[Opening Text section section]
# Cigarfest 08 pre-party



## DOZER (Sep 30, 2007)

Doogie466 and our crew had a cookout the night before and we were joined by Gerry (Howland1998) and his wife. Needless to say we had a blast!


----------



## Stogie (Feb 13, 2007)

Damn I wish I was there at that pre-party!


----------



## luckyfitz13 (Apr 6, 2008)

where do you guys do this, looks liek a good time, and i see Dozer is there, so cant be too far away!


----------



## m69c44 (Nov 5, 2007)

*wow* That looks like that was fun.....


----------



## sofaman (Jun 20, 2007)

Looks like a great time, wish I could have been there!!!


----------



## Doogie (Oct 15, 2007)

great time had by all:biggrin:


----------



## DOZER (Sep 30, 2007)

luckyfitz13 said:


> where do you guys do this, looks liek a good time, and i see Dozer is there, so cant be too far away!


We stayed right at the resort and had the cookout in between the buildings.


----------



## luckyfitz13 (Apr 6, 2008)

lol nice nice, where is the resort?


----------



## DOZER (Sep 30, 2007)
[Closing Text section section]
[Opening Provided records section]
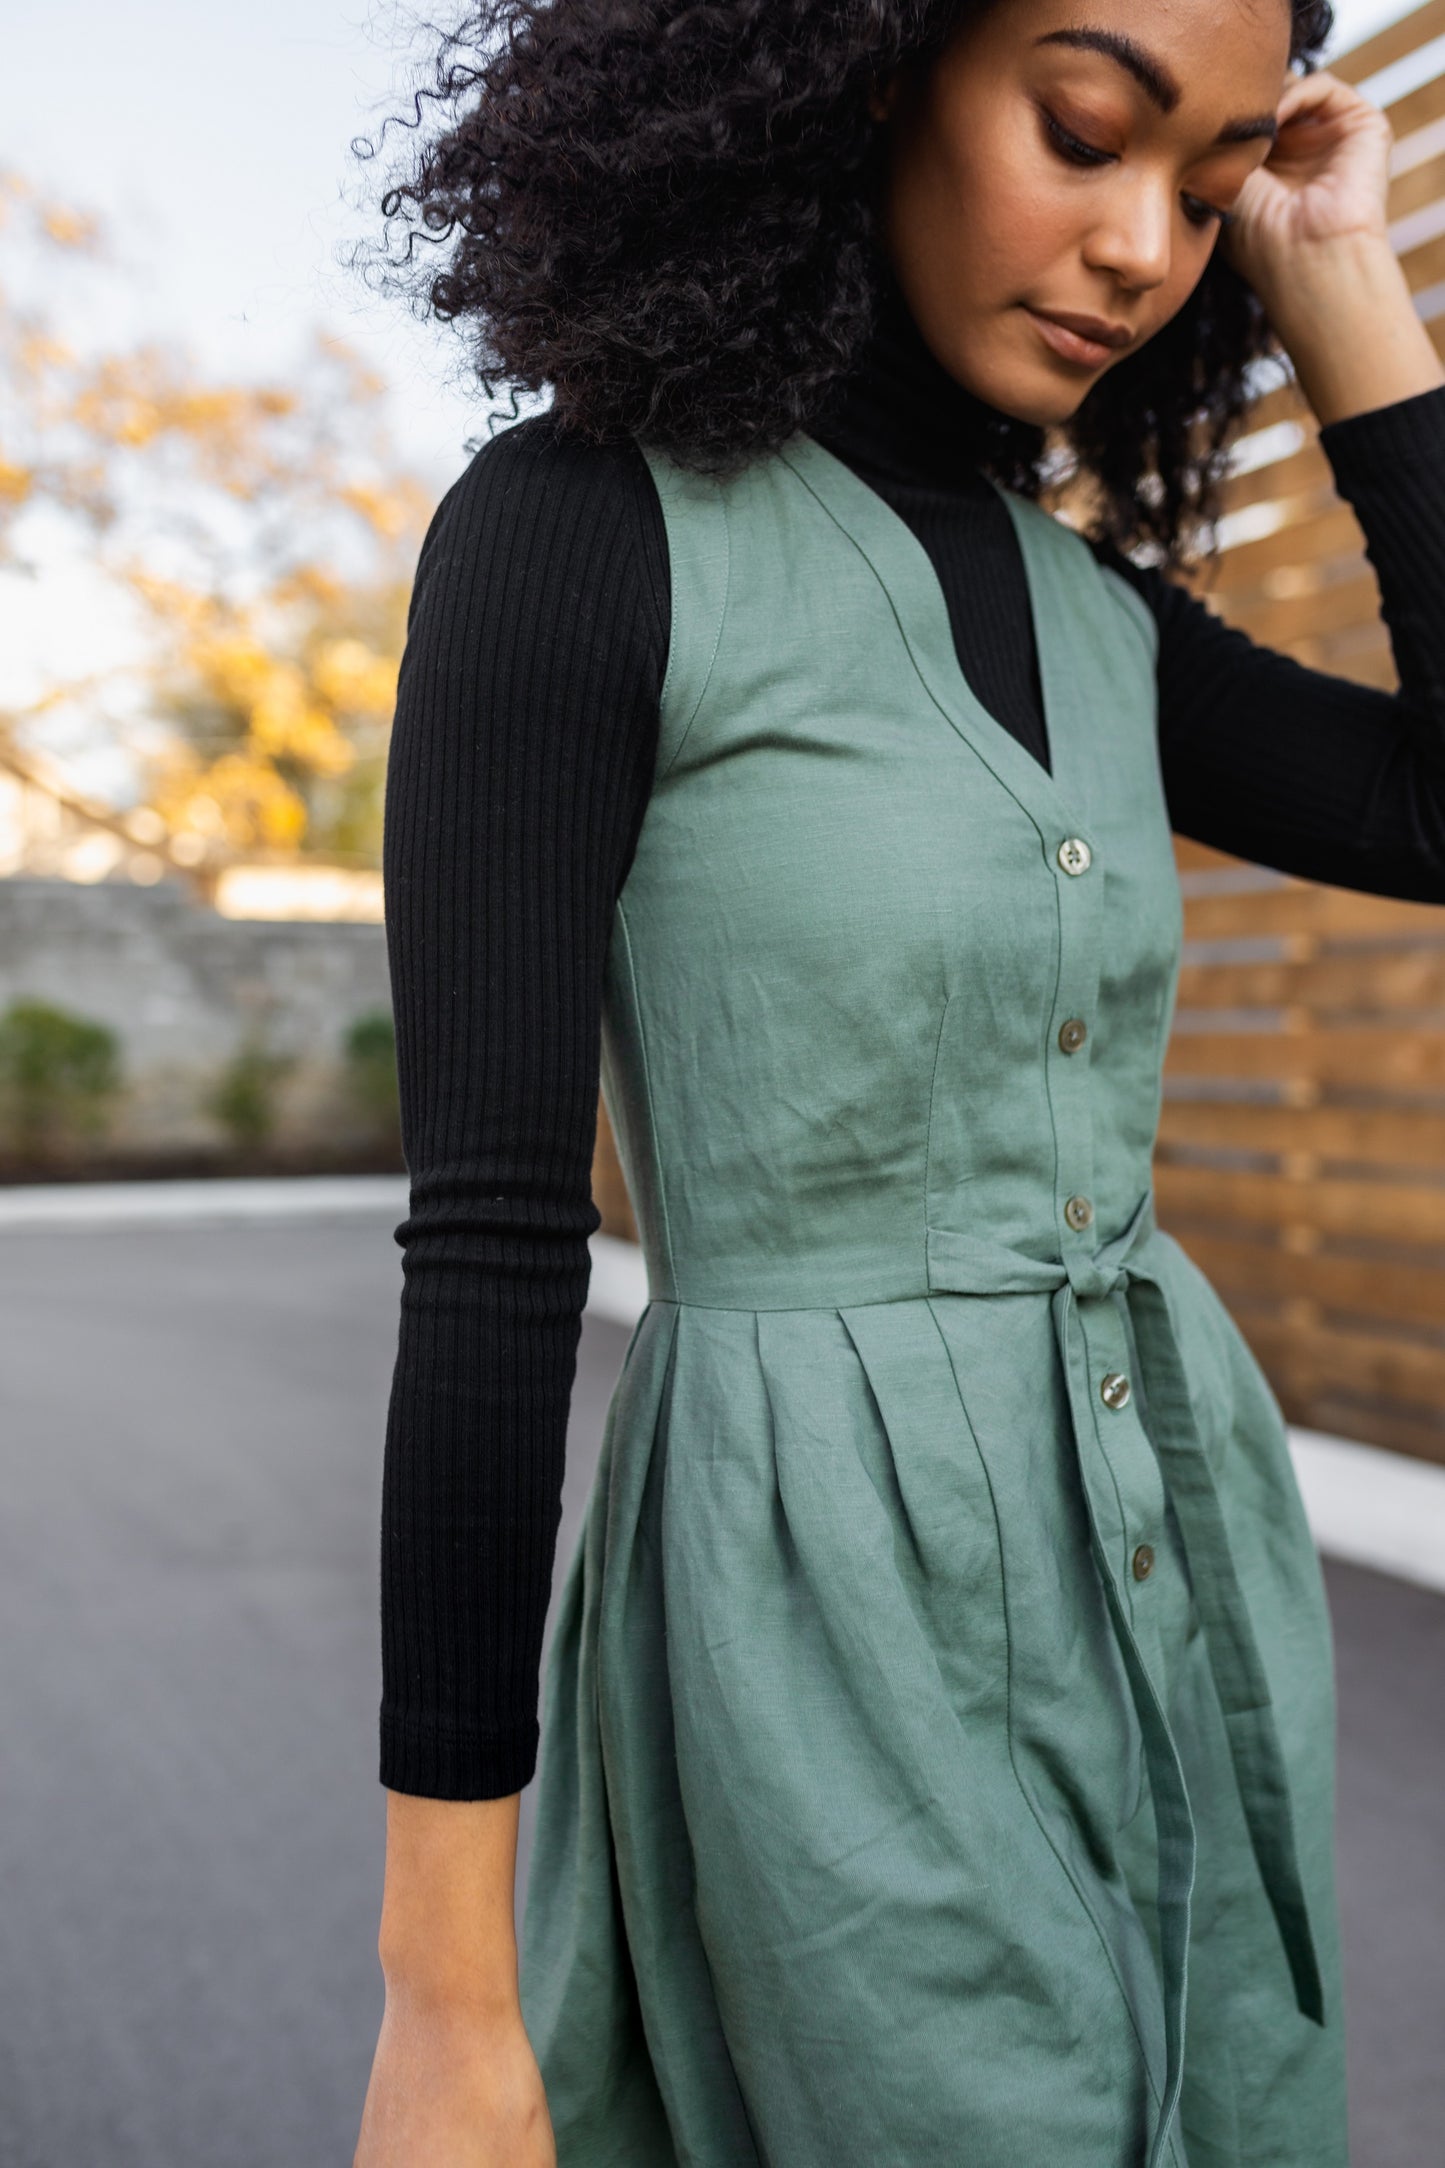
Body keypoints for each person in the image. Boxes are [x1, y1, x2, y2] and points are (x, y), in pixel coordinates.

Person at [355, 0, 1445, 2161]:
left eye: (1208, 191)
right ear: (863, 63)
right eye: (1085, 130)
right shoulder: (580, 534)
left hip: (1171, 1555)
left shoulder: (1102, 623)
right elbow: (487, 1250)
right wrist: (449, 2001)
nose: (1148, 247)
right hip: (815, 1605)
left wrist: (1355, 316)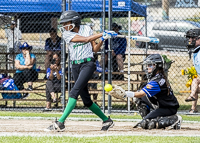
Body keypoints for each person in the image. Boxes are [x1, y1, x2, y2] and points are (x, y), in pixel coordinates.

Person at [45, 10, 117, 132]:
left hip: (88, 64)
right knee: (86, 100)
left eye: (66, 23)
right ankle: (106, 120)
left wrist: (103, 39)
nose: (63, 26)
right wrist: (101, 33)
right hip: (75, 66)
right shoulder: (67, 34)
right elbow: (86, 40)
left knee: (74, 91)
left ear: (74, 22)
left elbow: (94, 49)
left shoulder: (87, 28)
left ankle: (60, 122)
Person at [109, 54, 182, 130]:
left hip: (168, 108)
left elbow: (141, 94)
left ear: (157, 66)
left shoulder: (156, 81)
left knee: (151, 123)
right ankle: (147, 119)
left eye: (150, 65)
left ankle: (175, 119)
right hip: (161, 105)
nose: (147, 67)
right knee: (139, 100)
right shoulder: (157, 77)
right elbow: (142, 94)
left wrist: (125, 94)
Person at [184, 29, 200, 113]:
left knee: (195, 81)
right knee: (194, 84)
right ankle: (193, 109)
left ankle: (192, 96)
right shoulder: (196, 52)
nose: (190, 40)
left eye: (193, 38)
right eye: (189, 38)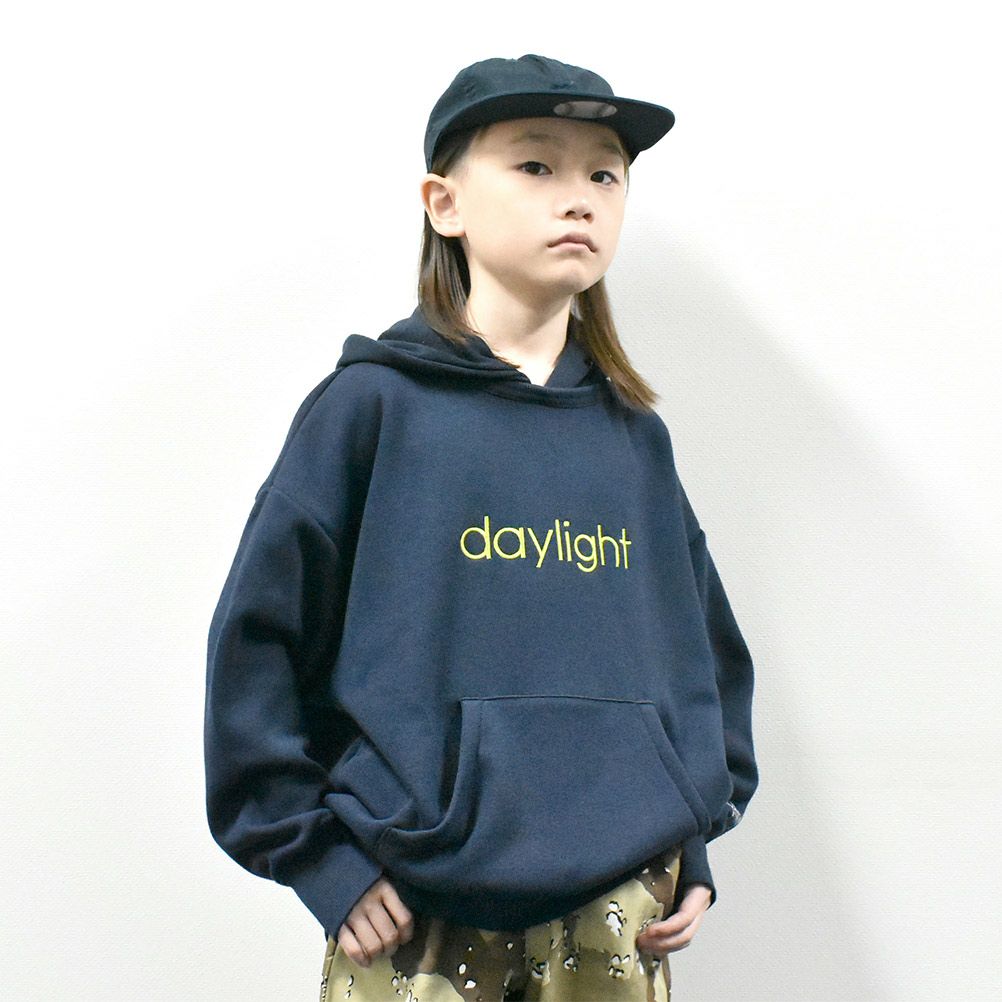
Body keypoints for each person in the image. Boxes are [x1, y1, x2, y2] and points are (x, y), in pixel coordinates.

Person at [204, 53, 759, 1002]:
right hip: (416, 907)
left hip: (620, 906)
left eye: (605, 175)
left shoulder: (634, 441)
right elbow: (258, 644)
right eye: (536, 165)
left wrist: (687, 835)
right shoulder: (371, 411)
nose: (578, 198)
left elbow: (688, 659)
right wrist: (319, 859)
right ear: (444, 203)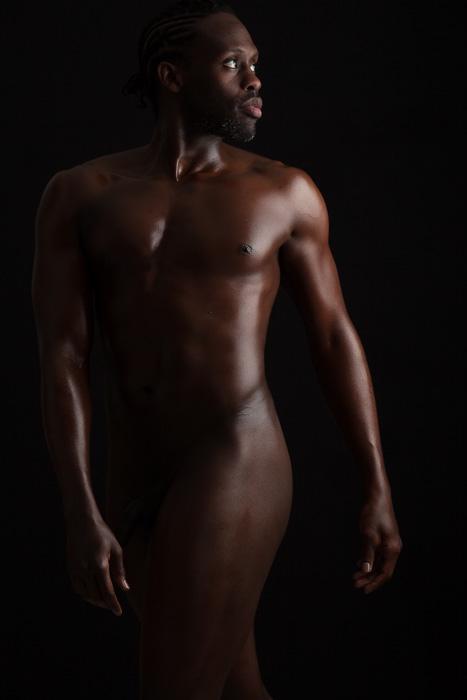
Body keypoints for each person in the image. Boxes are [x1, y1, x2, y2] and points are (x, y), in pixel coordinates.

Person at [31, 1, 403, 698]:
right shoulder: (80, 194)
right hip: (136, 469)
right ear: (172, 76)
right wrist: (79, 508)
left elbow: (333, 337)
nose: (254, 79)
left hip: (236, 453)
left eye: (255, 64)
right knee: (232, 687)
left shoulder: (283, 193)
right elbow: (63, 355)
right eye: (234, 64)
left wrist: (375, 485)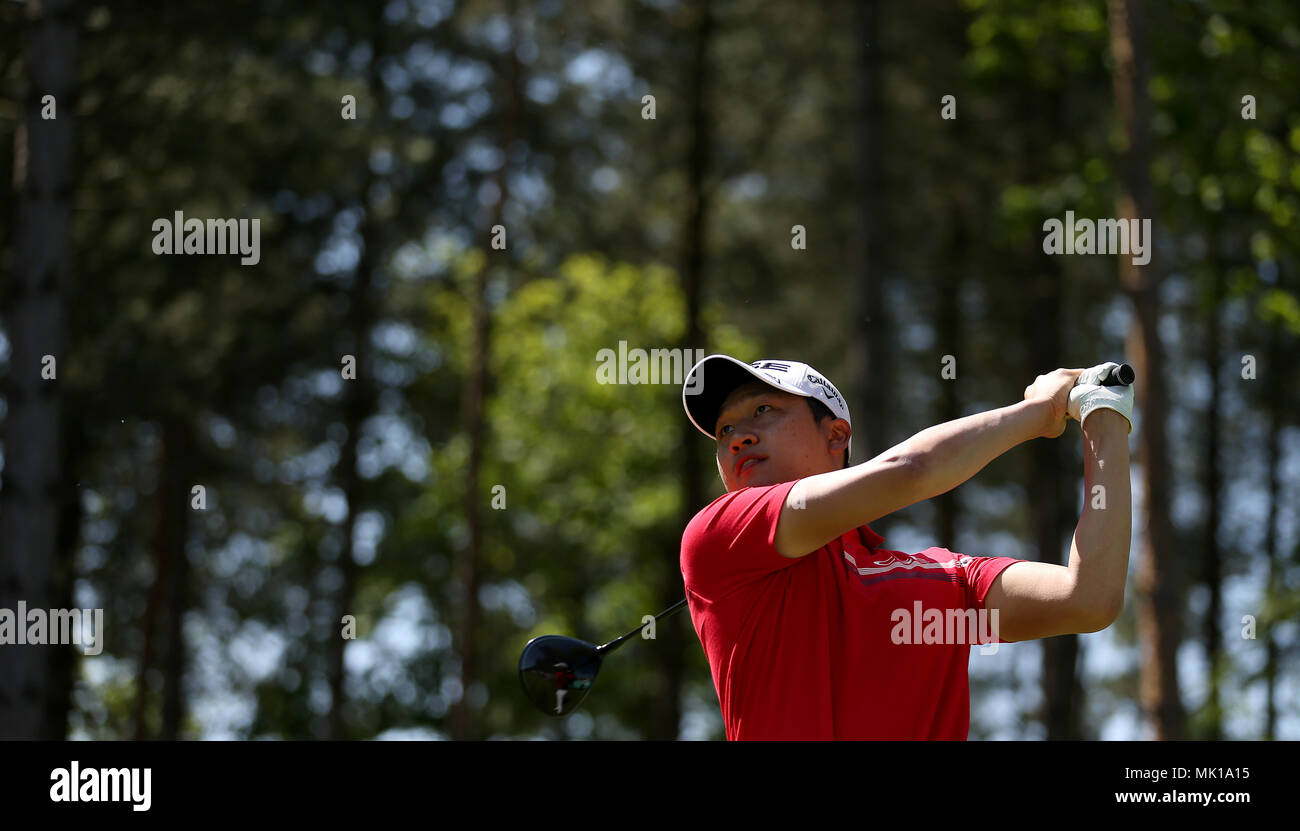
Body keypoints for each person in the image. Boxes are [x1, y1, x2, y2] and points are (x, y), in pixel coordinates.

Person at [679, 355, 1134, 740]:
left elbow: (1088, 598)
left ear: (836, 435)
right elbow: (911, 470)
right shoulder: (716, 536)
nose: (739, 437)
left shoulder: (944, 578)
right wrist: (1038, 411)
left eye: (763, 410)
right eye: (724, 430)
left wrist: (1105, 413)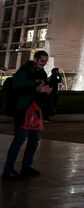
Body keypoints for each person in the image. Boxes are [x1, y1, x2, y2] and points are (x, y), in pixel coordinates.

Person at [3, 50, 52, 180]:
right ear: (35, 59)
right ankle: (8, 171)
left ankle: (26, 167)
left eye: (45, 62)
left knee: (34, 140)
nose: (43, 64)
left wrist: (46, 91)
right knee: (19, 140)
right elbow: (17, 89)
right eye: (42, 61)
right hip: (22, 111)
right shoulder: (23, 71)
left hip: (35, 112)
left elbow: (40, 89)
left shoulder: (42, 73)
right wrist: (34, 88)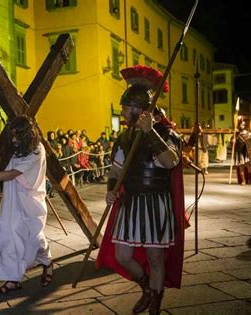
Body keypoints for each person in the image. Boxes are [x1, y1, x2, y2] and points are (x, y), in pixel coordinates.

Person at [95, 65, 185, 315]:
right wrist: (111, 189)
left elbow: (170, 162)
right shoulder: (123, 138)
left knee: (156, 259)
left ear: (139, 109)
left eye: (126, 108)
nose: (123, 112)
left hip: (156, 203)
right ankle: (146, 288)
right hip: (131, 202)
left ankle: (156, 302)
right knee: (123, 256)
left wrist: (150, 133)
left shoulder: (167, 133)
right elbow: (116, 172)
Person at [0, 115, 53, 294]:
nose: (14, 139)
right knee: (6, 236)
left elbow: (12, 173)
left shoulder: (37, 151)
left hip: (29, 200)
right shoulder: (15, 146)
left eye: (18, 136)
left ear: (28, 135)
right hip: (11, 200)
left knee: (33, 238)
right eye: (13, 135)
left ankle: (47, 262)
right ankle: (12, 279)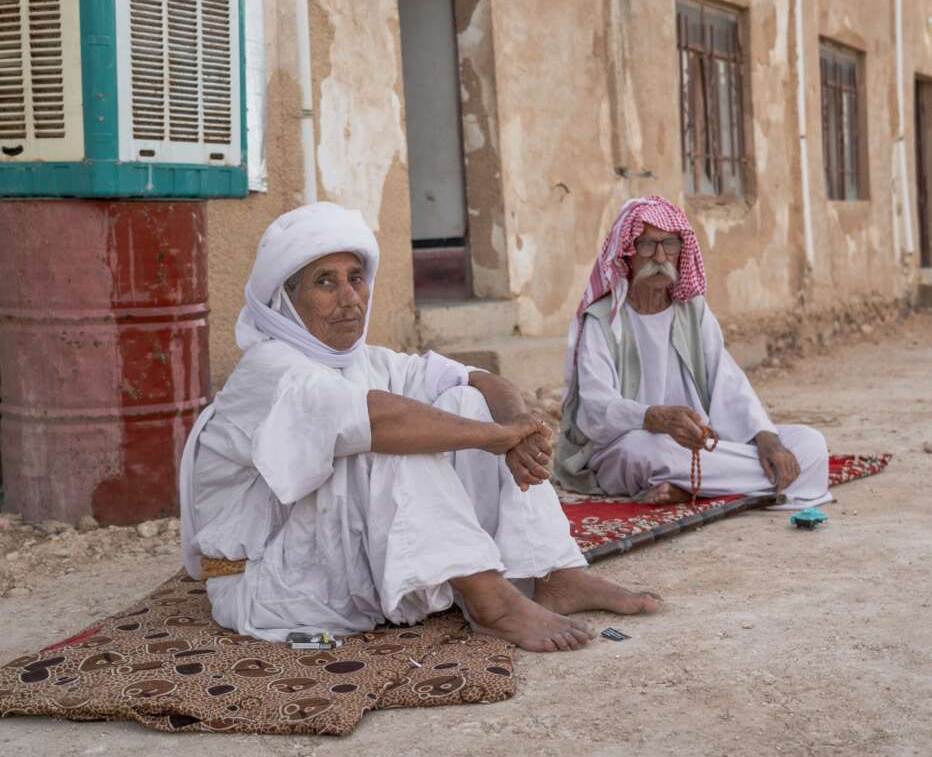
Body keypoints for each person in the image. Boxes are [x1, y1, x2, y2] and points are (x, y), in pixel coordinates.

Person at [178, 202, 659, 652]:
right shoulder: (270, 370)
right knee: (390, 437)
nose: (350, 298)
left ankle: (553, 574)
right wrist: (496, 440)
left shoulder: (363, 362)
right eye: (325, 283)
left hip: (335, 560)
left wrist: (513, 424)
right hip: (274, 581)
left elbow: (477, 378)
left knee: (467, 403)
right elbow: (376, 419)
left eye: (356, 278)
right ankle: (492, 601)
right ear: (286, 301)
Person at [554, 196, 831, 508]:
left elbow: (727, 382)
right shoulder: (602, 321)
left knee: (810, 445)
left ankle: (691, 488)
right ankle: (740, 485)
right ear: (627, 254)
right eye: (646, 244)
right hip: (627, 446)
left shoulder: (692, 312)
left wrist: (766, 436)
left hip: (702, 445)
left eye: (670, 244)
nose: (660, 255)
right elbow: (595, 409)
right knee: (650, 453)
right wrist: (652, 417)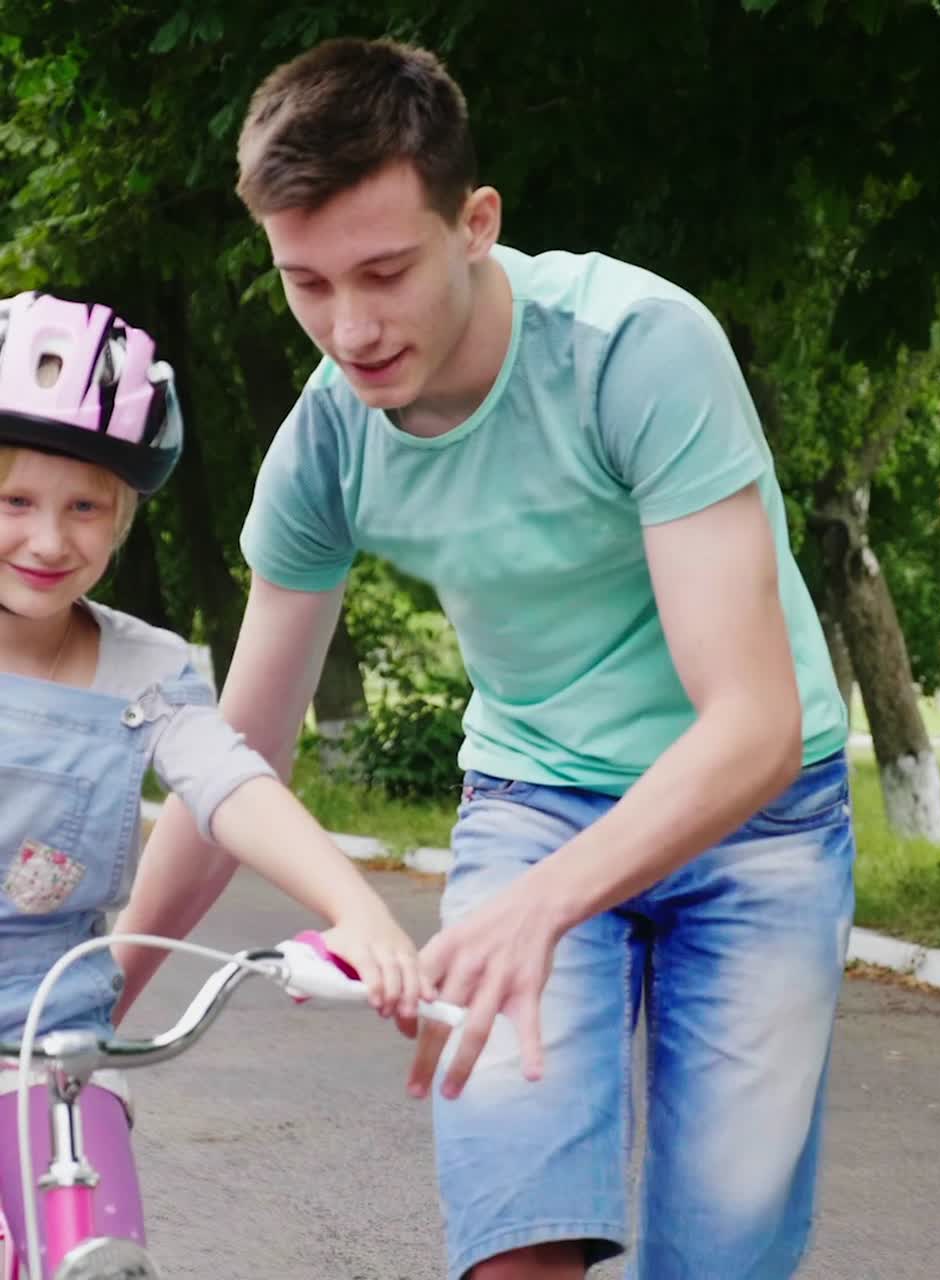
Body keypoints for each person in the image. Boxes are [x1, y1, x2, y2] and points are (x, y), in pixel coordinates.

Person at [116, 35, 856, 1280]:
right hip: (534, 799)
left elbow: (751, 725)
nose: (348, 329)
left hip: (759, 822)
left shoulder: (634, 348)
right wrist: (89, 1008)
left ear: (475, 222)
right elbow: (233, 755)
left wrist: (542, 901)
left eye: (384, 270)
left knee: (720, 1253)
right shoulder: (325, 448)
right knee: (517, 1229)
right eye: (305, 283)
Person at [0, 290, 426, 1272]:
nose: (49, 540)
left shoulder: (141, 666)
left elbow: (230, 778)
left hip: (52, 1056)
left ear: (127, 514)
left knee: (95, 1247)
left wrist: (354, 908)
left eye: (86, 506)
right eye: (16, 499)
[Closing Provided records section]
_Exercise requirements_
1. In the Cigarfest 08 pre-party thread, how would you condense the paragraph beginning "Doogie466 and our crew" into one shorter sentence that keeps its main facts?
2. What is the Spanish translation of this sentence from the Cigarfest 08 pre-party thread: "We stayed right at the resort and had the cookout in between the buildings."
3. In the Cigarfest 08 pre-party thread, why does luckyfitz13 think the event can't be too far away?

_Solution set_
1. Doogie466 and the crew held a cookout the night before, joined by Gerry (Howland1998) and his wife, and had a blast.

2. Nos quedamos en el mismo resort e hicimos la parrillada entre los edificios.

3. luckyfitz13 sees that Dozer is there and takes that as a sign the place can't be far off.